# Exercise prompt
Every line from the beginning of the records below up to the one holding "(214, 1070) none" should be quoted exactly; leave out the rest.

# Data shown
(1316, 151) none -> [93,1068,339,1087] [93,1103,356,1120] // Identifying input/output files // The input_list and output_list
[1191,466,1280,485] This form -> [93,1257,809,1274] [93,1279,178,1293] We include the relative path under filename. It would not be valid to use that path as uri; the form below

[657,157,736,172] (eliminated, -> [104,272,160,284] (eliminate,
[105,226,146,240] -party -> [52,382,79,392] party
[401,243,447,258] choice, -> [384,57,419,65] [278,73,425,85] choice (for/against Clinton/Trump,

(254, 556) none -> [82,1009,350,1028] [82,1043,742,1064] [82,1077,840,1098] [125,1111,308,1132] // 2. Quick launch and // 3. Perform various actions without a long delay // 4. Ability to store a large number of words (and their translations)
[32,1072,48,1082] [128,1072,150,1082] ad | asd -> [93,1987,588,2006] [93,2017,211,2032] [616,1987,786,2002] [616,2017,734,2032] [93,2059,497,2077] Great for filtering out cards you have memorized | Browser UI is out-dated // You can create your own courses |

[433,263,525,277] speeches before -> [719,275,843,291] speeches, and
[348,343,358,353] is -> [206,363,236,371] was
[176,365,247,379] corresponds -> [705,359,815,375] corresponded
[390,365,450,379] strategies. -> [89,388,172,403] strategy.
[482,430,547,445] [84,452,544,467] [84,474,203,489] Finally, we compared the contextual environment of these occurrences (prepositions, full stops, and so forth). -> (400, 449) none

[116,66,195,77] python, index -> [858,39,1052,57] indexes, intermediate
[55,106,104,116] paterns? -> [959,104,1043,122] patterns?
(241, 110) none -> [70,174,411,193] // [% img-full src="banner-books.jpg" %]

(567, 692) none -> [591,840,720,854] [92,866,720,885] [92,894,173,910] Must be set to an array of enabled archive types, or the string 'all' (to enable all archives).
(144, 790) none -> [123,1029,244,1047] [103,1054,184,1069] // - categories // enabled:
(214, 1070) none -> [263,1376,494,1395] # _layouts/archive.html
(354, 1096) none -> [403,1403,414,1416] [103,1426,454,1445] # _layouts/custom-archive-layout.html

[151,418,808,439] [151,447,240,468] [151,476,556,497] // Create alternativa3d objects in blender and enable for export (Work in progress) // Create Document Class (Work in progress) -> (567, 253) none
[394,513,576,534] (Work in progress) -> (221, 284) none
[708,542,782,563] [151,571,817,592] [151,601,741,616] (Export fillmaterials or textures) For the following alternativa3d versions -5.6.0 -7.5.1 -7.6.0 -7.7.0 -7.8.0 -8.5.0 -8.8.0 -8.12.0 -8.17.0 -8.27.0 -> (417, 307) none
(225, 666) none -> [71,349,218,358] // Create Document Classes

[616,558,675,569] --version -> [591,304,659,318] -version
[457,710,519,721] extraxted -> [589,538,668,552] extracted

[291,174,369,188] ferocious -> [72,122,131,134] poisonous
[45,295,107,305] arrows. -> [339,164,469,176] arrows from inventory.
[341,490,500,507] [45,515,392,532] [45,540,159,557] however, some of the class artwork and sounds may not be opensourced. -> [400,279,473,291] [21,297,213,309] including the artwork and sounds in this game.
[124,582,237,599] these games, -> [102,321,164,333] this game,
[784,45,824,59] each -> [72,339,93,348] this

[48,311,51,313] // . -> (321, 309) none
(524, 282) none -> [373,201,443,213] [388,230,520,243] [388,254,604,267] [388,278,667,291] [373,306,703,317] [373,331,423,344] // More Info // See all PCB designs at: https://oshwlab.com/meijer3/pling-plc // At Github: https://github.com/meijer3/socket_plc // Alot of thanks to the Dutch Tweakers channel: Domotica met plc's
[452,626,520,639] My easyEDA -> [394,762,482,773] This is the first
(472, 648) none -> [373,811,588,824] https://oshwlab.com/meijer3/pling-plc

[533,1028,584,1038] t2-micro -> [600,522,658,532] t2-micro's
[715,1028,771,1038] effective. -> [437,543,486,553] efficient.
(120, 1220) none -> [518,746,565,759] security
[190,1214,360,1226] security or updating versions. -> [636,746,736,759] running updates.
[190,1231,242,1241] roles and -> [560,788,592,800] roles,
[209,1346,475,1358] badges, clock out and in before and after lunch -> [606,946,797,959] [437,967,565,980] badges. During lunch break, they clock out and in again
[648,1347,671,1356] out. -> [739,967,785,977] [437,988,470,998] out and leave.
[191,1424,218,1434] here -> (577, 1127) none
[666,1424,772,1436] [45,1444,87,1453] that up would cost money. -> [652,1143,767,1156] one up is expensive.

# Problem solution
(1316, 151) none -> [93,1068,339,1087] [93,1103,356,1120] // Identifying input/output files // The input_list and output_list
[1191,466,1280,485] This form -> [93,1257,809,1274] [93,1279,178,1293] We include the relative path under filename. It would not be valid to use that path as uri; the form below

[657,157,736,172] (eliminated, -> [104,272,160,284] (eliminate,
[105,226,146,240] -party -> [52,382,79,392] party
[401,243,447,258] choice, -> [384,57,419,65] [278,73,425,85] choice (for/against Clinton/Trump,

(254, 556) none -> [82,1009,350,1028] [82,1043,742,1064] [82,1077,840,1098] [125,1111,308,1132] // 2. Quick launch and // 3. Perform various actions without a long delay // 4. Ability to store a large number of words (and their translations)
[32,1072,48,1082] [128,1072,150,1082] ad | asd -> [93,1987,588,2006] [93,2017,211,2032] [616,1987,786,2002] [616,2017,734,2032] [93,2059,497,2077] Great for filtering out cards you have memorized | Browser UI is out-dated // You can create your own courses |

[433,263,525,277] speeches before -> [719,275,843,291] speeches, and
[348,343,358,353] is -> [206,363,236,371] was
[176,365,247,379] corresponds -> [705,359,815,375] corresponded
[390,365,450,379] strategies. -> [89,388,172,403] strategy.
[482,430,547,445] [84,452,544,467] [84,474,203,489] Finally, we compared the contextual environment of these occurrences (prepositions, full stops, and so forth). -> (400, 449) none

[116,66,195,77] python, index -> [858,39,1052,57] indexes, intermediate
[55,106,104,116] paterns? -> [959,104,1043,122] patterns?
(241, 110) none -> [70,174,411,193] // [% img-full src="banner-books.jpg" %]

(567, 692) none -> [591,840,720,854] [92,866,720,885] [92,894,173,910] Must be set to an array of enabled archive types, or the string 'all' (to enable all archives).
(144, 790) none -> [123,1029,244,1047] [103,1054,184,1069] // - categories // enabled:
(214, 1070) none -> [263,1376,494,1395] # _layouts/archive.html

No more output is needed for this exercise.